Exact copies of all the records are to be printed.

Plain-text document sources
——————

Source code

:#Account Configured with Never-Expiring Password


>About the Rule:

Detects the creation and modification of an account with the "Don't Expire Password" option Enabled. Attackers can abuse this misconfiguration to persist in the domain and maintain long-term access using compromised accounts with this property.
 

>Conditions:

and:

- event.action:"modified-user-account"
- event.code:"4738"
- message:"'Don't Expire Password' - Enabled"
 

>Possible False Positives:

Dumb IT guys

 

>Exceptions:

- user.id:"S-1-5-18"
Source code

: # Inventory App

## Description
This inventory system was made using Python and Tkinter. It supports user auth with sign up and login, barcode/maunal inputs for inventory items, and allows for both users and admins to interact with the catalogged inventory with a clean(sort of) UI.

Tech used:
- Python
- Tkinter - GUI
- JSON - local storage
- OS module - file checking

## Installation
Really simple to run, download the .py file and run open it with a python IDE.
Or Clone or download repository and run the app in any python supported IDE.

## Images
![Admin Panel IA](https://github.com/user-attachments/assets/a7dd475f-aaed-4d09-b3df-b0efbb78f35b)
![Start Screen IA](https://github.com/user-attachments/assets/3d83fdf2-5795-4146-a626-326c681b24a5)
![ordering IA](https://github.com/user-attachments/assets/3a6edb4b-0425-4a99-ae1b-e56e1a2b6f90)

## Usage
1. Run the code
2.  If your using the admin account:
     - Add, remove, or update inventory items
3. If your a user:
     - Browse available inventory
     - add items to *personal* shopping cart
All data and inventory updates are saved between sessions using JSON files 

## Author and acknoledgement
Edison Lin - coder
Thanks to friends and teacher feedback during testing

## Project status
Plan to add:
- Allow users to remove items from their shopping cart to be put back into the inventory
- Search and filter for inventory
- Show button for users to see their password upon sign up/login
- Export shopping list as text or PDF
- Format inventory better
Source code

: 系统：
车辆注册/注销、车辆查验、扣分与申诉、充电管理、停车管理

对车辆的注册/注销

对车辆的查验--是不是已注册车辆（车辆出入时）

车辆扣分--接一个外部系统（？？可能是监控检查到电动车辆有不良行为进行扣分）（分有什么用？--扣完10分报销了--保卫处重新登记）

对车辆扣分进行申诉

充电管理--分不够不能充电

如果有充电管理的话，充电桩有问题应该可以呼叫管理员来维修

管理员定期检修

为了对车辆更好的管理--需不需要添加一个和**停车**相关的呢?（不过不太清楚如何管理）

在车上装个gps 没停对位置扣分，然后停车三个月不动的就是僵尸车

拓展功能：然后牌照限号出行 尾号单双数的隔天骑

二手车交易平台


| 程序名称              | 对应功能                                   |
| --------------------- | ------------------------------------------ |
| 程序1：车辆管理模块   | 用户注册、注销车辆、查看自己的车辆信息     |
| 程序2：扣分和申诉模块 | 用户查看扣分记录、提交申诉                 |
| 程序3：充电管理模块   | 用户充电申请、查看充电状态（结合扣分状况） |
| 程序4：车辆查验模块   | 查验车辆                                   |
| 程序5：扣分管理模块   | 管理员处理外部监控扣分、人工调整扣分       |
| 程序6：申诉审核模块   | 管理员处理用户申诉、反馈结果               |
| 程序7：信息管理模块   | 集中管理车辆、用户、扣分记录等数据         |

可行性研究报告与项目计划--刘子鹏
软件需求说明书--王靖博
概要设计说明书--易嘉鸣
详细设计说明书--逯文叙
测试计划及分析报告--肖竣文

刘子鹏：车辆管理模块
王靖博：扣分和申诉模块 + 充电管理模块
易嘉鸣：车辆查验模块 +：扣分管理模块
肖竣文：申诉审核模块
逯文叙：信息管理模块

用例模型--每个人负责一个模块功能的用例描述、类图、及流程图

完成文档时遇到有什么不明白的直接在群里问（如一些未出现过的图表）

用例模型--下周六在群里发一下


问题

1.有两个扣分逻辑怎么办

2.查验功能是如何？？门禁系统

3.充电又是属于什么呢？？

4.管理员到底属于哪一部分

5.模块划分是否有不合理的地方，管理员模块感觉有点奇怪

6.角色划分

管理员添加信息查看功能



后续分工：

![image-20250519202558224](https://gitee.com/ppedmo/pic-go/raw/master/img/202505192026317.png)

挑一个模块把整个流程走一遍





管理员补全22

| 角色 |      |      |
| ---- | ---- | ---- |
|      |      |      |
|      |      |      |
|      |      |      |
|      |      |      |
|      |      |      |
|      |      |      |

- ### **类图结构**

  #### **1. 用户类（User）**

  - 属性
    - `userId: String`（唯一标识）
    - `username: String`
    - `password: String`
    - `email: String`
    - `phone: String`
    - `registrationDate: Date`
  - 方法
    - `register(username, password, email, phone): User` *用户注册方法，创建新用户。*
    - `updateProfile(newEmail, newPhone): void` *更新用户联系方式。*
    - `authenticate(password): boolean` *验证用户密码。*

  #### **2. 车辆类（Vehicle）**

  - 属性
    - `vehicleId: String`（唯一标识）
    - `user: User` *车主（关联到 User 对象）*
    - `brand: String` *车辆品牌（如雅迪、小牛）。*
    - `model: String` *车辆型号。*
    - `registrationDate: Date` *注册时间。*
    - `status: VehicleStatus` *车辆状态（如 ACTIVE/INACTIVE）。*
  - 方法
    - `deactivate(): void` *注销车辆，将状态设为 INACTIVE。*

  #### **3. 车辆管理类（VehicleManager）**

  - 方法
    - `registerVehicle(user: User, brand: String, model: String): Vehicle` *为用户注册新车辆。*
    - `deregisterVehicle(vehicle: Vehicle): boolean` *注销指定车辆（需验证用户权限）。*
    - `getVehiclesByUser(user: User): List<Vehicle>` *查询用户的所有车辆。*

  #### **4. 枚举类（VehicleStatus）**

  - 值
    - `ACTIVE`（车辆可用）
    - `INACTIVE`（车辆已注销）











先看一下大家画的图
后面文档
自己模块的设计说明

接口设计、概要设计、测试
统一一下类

——————

*Result of the task*
Source code

:#Account Configured with Never-Expiring Password


>About the Rule:

Detects the creation and modification of an account with the "Don't Expire Password" option Enabled. Attackers can abuse this misconfiguration to persist in the domain and maintain long-term access using compromised accounts with this property.
 

>Conditions:

and:

- event.action:"modified-user-account"
- event.code:"4738"
- message:"'Don't Expire Password' - Enabled"
 

>Possible False Positives:

Dumb IT guys

 

>Exceptions:

- user.id:"S-1-5-18"
Source code

: # Inventory App

## Description
This inventory system was made using Python and Tkinter. It supports user auth with sign up and login, barcode/maunal inputs for inventory items, and allows for both users and admins to interact with the catalogged inventory with a clean(sort of) UI.

Tech used:
- Python
- Tkinter - GUI
- JSON - local storage
- OS module - file checking

## Installation
Really simple to run, download the .py file and run open it with a python IDE.
Or Clone or download repository and run the app in any python supported IDE.

## Images
![Admin Panel IA](https://github.com/user-attachments/assets/a7dd475f-aaed-4d09-b3df-b0efbb78f35b)
![Start Screen IA](https://github.com/user-attachments/assets/3d83fdf2-5795-4146-a626-326c681b24a5)
![ordering IA](https://github.com/user-attachments/assets/3a6edb4b-0425-4a99-ae1b-e56e1a2b6f90)

## Usage
1. Run the code
2.  If your using the admin account:
     - Add, remove, or update inventory items
3. If your a user:
     - Browse available inventory
     - add items to *personal* shopping cart
All data and inventory updates are saved between sessions using JSON files 

## Author and acknoledgement
Edison Lin - coder
Thanks to friends and teacher feedback during testing

## Project status
Plan to add:
- Allow users to remove items from their shopping cart to be put back into the inventory
- Search and filter for inventory
- Show button for users to see their password upon sign up/login
- Export shopping list as text or PDF
- Format inventory better
Source code

: 系统：
车辆注册/注销、车辆查验、扣分与申诉、充电管理、停车管理

对车辆的注册/注销

对车辆的查验--是不是已注册车辆（车辆出入时）

车辆扣分--接一个外部系统（？？可能是监控检查到电动车辆有不良行为进行扣分）（分有什么用？--扣完10分报销了--保卫处重新登记）

对车辆扣分进行申诉

充电管理--分不够不能充电

如果有充电管理的话，充电桩有问题应该可以呼叫管理员来维修

管理员定期检修

为了对车辆更好的管理--需不需要添加一个和**停车**相关的呢?（不过不太清楚如何管理）

在车上装个gps 没停对位置扣分，然后停车三个月不动的就是僵尸车

拓展功能：然后牌照限号出行 尾号单双数的隔天骑

二手车交易平台


| 程序名称              | 对应功能                                   |
| --------------------- | ------------------------------------------ |
| 程序1：车辆管理模块   | 用户注册、注销车辆、查看自己的车辆信息     |
| 程序2：扣分和申诉模块 | 用户查看扣分记录、提交申诉                 |
| 程序3：充电管理模块   | 用户充电申请、查看充电状态（结合扣分状况） |
| 程序4：车辆查验模块   | 查验车辆                                   |
| 程序5：扣分管理模块   | 管理员处理外部监控扣分、人工调整扣分       |
| 程序6：申诉审核模块   | 管理员处理用户申诉、反馈结果               |
| 程序7：信息管理模块   | 集中管理车辆、用户、扣分记录等数据         |

可行性研究报告与项目计划--刘子鹏
软件需求说明书--王靖博
概要设计说明书--易嘉鸣
详细设计说明书--逯文叙
测试计划及分析报告--肖竣文

刘子鹏：车辆管理模块
王靖博：扣分和申诉模块 + 充电管理模块
易嘉鸣：车辆查验模块 +：扣分管理模块
肖竣文：申诉审核模块
逯文叙：信息管理模块

用例模型--每个人负责一个模块功能的用例描述、类图、及流程图

完成文档时遇到有什么不明白的直接在群里问（如一些未出现过的图表）

用例模型--下周六在群里发一下


问题

1.有两个扣分逻辑怎么办

2.查验功能是如何？？门禁系统

3.充电又是属于什么呢？？

4.管理员到底属于哪一部分

5.模块划分是否有不合理的地方，管理员模块感觉有点奇怪

6.角色划分

管理员添加信息查看功能



后续分工：

![image-20250519202558224](https://gitee.com/ppedmo/pic-go/raw/master/img/202505192026317.png)

挑一个模块把整个流程走一遍





管理员补全22

| 角色 |      |      |
| ---- | ---- | ---- |
|      |      |      |
|      |      |      |
|      |      |      |
|      |      |      |
|      |      |      |
|      |      |      |

- ### **类图结构**

  #### **1. 用户类（User）**

  - 属性
    - `userId: String`（唯一标识）
    - `username: String`
    - `password: String`
    - `email: String`
    - `phone: String`
    - `registrationDate: Date`
  - 方法
    - `register(username, password, email, phone): User` *用户注册方法，创建新用户。*
    - `updateProfile(newEmail, newPhone): void` *更新用户联系方式。*
    - `authenticate(password): boolean` *验证用户密码。*

  #### **2. 车辆类（Vehicle）**

  - 属性
    - `vehicleId: String`（唯一标识）
    - `user: User` *车主（关联到 User 对象）*
    - `brand: String` *车辆品牌（如雅迪、小牛）。*
    - `model: String` *车辆型号。*
    - `registrationDate: Date` *注册时间。*
    - `status: VehicleStatus` *车辆状态（如 ACTIVE/INACTIVE）。*
  - 方法
    - `deactivate(): void` *注销车辆，将状态设为 INACTIVE。*

  #### **3. 车辆管理类（VehicleManager）**

  - 方法
    - `registerVehicle(user: User, brand: String, model: String): Vehicle` *为用户注册新车辆。*
    - `deregisterVehicle(vehicle: Vehicle): boolean` *注销指定车辆（需验证用户权限）。*
    - `getVehiclesByUser(user: User): List<Vehicle>` *查询用户的所有车辆。*

  #### **4. 枚举类（VehicleStatus）**

  - 值
    - `ACTIVE`（车辆可用）
    - `INACTIVE`（车辆已注销）











先看一下大家画的图
后面文档
自己模块的设计说明

接口设计、概要设计、测试
统一一下类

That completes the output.